● Records shown:

☆ ☆ ☆ ☆ ☆

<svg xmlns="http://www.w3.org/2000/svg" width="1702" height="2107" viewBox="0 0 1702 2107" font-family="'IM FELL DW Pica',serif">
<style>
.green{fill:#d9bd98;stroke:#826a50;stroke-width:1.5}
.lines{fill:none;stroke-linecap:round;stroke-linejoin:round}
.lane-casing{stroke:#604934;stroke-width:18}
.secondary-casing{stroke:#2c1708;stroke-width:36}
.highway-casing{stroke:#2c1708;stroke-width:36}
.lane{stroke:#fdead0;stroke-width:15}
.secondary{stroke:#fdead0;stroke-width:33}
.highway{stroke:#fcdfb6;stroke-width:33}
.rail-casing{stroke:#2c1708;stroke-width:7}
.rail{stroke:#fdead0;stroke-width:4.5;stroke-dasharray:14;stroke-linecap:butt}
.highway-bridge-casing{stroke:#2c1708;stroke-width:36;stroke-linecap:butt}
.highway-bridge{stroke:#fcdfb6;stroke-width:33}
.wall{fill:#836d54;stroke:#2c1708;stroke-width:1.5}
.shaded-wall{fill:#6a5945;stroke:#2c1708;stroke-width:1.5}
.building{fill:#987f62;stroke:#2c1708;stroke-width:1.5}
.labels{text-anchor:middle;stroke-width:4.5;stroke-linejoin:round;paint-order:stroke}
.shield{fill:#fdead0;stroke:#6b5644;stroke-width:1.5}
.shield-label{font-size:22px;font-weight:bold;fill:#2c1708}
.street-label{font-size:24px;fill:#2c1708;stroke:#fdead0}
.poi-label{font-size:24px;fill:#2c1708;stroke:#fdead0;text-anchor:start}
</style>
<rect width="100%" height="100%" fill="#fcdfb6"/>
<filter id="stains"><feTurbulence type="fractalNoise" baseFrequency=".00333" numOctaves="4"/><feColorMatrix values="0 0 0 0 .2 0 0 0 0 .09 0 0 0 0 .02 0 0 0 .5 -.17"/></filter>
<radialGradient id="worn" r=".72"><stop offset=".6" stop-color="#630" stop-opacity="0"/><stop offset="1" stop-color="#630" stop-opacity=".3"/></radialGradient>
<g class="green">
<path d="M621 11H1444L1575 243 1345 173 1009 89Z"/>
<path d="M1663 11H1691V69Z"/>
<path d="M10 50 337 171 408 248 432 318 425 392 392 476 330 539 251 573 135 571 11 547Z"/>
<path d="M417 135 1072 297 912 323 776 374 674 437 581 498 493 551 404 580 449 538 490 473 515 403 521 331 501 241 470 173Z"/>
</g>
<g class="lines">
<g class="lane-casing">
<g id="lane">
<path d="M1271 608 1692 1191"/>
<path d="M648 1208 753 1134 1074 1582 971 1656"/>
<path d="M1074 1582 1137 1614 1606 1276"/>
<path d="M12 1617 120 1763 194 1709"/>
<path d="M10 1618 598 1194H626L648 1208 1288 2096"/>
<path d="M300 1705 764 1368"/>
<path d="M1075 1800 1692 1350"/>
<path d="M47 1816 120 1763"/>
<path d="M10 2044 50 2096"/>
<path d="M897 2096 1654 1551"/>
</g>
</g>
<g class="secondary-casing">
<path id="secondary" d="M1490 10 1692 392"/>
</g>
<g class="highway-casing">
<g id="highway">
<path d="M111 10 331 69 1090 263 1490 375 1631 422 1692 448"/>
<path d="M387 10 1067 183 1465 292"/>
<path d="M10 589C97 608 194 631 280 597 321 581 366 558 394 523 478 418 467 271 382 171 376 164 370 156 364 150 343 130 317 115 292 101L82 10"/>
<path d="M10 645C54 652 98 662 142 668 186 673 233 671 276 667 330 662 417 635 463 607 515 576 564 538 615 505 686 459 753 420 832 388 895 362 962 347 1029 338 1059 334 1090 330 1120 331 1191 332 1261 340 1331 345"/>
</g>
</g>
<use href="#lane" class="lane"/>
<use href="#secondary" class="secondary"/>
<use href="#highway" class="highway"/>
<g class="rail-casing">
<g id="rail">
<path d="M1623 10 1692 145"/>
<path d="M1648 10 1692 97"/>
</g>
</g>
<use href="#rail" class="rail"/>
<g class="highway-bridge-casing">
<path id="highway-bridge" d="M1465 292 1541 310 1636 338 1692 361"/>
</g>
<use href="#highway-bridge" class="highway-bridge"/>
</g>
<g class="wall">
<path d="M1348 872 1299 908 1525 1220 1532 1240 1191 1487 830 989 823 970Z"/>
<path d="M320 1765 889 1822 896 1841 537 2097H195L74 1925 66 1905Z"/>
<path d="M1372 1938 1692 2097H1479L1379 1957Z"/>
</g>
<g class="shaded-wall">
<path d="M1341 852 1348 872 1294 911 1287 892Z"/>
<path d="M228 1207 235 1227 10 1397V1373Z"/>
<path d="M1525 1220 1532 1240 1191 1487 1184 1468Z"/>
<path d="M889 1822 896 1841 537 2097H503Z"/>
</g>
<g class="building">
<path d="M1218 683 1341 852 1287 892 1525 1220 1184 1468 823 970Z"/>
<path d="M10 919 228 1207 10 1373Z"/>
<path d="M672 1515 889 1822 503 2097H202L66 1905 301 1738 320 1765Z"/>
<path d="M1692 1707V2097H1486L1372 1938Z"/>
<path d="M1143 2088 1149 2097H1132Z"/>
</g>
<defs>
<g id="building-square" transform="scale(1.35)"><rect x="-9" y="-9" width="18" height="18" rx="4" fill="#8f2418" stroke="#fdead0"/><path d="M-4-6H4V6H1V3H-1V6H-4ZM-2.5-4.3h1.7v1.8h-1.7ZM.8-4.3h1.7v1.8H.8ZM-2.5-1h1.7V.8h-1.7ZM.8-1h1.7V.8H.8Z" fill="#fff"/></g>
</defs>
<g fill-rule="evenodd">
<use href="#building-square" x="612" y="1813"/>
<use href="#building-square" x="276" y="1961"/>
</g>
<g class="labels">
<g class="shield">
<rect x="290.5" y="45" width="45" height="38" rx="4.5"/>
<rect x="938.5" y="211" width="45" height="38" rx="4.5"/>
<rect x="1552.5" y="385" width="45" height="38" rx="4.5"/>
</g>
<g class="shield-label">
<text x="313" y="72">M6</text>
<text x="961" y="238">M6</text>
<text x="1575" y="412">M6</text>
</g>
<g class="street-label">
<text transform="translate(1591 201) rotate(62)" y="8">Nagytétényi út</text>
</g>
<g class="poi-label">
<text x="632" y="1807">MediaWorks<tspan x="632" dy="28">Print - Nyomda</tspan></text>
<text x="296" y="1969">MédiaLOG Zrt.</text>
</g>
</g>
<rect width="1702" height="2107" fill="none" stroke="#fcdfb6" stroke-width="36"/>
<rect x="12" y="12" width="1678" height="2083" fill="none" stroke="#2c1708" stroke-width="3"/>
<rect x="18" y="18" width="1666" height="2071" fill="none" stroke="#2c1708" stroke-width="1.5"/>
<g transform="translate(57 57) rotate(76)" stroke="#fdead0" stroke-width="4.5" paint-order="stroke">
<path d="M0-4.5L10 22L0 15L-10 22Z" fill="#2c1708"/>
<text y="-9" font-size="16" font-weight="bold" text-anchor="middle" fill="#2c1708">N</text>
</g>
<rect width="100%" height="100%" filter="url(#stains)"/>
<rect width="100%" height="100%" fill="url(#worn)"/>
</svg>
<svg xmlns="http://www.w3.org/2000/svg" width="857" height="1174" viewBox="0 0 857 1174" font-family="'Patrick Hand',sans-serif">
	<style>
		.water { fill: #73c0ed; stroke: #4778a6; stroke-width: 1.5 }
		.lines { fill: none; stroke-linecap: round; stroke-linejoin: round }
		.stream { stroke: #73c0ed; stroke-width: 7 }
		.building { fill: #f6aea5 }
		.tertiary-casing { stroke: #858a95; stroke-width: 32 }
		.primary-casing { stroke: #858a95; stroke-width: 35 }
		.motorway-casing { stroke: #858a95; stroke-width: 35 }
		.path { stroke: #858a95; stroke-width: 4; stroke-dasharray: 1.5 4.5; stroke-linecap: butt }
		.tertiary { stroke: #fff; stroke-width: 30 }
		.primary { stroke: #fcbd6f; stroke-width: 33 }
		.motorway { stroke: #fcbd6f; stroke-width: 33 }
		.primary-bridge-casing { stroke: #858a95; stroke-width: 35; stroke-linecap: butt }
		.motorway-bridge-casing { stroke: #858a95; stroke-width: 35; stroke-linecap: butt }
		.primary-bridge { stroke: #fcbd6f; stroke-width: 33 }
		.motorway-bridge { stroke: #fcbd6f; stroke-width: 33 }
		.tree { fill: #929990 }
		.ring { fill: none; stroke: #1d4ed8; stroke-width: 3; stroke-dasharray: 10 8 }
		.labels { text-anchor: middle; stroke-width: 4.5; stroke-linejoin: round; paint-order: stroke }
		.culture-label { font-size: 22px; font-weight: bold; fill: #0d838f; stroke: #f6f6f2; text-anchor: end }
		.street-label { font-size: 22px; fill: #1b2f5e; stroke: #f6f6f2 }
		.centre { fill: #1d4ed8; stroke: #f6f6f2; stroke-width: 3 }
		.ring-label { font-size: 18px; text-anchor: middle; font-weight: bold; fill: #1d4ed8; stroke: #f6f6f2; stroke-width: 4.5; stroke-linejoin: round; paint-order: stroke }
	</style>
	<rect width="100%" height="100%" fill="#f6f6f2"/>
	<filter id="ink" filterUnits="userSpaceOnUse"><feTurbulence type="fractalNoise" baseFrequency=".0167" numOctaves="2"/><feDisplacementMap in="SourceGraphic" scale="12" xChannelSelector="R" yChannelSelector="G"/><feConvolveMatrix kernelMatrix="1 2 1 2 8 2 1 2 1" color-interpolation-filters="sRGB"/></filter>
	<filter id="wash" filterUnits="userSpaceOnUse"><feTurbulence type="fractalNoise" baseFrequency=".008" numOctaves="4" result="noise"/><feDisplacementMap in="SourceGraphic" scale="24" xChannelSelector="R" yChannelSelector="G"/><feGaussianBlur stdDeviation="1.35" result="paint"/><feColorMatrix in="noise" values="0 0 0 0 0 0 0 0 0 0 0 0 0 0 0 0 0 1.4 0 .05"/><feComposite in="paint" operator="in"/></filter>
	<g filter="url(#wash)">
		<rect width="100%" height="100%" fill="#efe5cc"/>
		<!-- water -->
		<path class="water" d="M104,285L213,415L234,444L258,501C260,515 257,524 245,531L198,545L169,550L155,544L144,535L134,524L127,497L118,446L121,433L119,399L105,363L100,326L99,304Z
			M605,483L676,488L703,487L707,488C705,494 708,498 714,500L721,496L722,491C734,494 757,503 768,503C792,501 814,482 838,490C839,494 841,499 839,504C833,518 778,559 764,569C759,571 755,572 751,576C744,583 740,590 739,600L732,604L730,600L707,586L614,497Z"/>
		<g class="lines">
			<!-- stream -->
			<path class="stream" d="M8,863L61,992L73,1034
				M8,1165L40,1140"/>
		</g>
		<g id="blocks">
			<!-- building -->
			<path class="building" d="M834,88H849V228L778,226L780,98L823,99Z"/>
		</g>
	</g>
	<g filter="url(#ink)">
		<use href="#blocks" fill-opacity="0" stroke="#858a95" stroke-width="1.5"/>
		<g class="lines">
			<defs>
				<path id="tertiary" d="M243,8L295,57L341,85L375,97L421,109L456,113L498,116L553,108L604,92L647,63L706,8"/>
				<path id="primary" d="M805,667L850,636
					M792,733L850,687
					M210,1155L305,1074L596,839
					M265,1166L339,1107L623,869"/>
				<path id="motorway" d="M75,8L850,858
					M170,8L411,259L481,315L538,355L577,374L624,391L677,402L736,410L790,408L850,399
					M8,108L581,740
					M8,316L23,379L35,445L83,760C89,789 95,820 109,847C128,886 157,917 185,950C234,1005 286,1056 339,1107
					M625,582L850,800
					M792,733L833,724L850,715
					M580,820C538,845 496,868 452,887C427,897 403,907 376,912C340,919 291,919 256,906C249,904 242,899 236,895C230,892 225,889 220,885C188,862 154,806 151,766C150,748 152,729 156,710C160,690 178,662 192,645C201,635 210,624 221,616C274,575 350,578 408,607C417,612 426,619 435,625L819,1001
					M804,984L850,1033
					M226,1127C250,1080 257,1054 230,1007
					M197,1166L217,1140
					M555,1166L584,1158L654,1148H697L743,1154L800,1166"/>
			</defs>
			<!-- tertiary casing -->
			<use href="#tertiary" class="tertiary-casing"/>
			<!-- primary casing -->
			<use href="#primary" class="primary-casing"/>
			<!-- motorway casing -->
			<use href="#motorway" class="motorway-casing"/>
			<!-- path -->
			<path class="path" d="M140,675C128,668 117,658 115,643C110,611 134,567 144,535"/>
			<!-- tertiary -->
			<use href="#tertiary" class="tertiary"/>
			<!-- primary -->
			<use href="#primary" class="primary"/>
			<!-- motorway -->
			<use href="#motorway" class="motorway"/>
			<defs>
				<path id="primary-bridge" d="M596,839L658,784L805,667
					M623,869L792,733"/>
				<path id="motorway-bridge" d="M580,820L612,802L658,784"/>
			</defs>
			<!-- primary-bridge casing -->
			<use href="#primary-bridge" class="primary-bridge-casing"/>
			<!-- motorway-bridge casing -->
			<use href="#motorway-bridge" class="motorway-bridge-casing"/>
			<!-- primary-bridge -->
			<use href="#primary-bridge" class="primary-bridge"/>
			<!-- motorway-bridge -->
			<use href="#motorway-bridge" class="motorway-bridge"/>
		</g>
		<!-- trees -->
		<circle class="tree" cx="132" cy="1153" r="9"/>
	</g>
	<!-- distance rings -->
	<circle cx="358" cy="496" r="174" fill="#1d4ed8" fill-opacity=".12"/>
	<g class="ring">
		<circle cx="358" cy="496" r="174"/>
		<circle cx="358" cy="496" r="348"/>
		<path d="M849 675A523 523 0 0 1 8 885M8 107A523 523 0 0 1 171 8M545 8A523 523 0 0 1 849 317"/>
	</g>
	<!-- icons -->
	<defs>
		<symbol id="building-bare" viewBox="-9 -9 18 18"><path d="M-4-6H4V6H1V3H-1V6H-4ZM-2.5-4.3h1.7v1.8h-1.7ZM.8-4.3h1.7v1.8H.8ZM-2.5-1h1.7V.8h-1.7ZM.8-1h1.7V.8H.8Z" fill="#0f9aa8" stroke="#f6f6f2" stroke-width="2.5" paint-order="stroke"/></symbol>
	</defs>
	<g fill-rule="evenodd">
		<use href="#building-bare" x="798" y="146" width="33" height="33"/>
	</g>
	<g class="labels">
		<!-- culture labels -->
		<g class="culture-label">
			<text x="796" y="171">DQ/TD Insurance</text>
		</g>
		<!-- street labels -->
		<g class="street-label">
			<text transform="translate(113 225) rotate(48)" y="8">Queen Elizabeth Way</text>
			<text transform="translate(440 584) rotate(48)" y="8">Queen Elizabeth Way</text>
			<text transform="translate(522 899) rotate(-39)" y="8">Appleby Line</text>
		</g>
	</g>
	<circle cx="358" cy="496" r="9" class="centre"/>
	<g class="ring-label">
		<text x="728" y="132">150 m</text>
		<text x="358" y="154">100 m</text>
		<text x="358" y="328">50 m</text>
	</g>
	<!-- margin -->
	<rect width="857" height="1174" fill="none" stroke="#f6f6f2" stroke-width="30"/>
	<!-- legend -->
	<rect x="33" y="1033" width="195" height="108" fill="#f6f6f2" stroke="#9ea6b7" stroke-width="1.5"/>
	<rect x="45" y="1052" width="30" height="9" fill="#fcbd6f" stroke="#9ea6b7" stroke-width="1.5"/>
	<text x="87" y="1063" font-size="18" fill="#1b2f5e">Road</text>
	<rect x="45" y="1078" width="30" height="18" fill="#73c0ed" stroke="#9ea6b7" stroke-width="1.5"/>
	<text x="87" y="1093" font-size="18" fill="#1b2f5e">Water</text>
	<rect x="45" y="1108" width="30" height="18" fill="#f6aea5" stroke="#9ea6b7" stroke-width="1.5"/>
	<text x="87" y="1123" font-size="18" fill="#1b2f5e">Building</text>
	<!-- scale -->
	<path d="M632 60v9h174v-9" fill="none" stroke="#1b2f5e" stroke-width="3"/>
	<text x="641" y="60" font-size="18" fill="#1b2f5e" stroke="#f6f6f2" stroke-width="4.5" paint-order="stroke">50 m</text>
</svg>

☆ ☆ ☆ ☆ ☆

● Problem description: After counting the lines of the records above that hold the word "values", give the total and nothing else.

● Written response: 2